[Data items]
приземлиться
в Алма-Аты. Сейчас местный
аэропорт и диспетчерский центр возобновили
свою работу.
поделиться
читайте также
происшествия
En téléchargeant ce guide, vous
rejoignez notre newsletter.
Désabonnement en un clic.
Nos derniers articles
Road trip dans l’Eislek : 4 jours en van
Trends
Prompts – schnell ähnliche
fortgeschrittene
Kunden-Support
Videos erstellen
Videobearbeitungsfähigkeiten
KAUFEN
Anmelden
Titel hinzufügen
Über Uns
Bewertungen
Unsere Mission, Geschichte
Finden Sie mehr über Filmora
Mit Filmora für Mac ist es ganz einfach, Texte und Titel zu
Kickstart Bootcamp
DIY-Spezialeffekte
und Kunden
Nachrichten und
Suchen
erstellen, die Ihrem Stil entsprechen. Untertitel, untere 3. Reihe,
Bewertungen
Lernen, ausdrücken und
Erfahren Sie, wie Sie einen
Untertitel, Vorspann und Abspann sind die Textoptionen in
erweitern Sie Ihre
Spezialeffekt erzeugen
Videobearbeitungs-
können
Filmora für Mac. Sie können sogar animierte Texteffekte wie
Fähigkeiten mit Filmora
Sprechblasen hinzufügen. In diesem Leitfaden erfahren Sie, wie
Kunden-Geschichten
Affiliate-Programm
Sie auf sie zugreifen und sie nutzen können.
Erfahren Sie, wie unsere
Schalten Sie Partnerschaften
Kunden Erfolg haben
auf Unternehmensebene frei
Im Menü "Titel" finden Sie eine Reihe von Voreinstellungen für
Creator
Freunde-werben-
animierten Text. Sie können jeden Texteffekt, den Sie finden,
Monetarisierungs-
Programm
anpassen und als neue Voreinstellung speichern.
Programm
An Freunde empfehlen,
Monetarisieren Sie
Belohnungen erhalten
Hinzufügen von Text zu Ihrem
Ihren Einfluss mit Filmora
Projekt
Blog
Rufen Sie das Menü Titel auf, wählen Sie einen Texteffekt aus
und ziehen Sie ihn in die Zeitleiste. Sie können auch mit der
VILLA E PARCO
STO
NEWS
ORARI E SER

# TASK PROMPT
Word-for-word copies of all the records are required.

# RESPONSE BOX
приземлиться
в Алма-Аты. Сейчас местный
аэропорт и диспетчерский центр возобновили
свою работу.
поделиться
читайте также
происшествия
En téléchargeant ce guide, vous
rejoignez notre newsletter.
Désabonnement en un clic.
Nos derniers articles
Road trip dans l’Eislek : 4 jours en van
Trends
Prompts – schnell ähnliche
fortgeschrittene
Kunden-Support
Videos erstellen
Videobearbeitungsfähigkeiten
KAUFEN
Anmelden
Titel hinzufügen
Über Uns
Bewertungen
Unsere Mission, Geschichte
Finden Sie mehr über Filmora
Mit Filmora für Mac ist es ganz einfach, Texte und Titel zu
Kickstart Bootcamp
DIY-Spezialeffekte
und Kunden
Nachrichten und
Suchen
erstellen, die Ihrem Stil entsprechen. Untertitel, untere 3. Reihe,
Bewertungen
Lernen, ausdrücken und
Erfahren Sie, wie Sie einen
Untertitel, Vorspann und Abspann sind die Textoptionen in
erweitern Sie Ihre
Spezialeffekt erzeugen
Videobearbeitungs-
können
Filmora für Mac. Sie können sogar animierte Texteffekte wie
Fähigkeiten mit Filmora
Sprechblasen hinzufügen. In diesem Leitfaden erfahren Sie, wie
Kunden-Geschichten
Affiliate-Programm
Sie auf sie zugreifen und sie nutzen können.
Erfahren Sie, wie unsere
Schalten Sie Partnerschaften
Kunden Erfolg haben
auf Unternehmensebene frei
Im Menü "Titel" finden Sie eine Reihe von Voreinstellungen für
Creator
Freunde-werben-
animierten Text. Sie können jeden Texteffekt, den Sie finden,
Monetarisierungs-
Programm
anpassen und als neue Voreinstellung speichern.
Programm
An Freunde empfehlen,
Monetarisieren Sie
Belohnungen erhalten
Hinzufügen von Text zu Ihrem
Ihren Einfluss mit Filmora
Projekt
Blog
Rufen Sie das Menü Titel auf, wählen Sie einen Texteffekt aus
und ziehen Sie ihn in die Zeitleiste. Sie können auch mit der
VILLA E PARCO
STO
NEWS
ORARI E SER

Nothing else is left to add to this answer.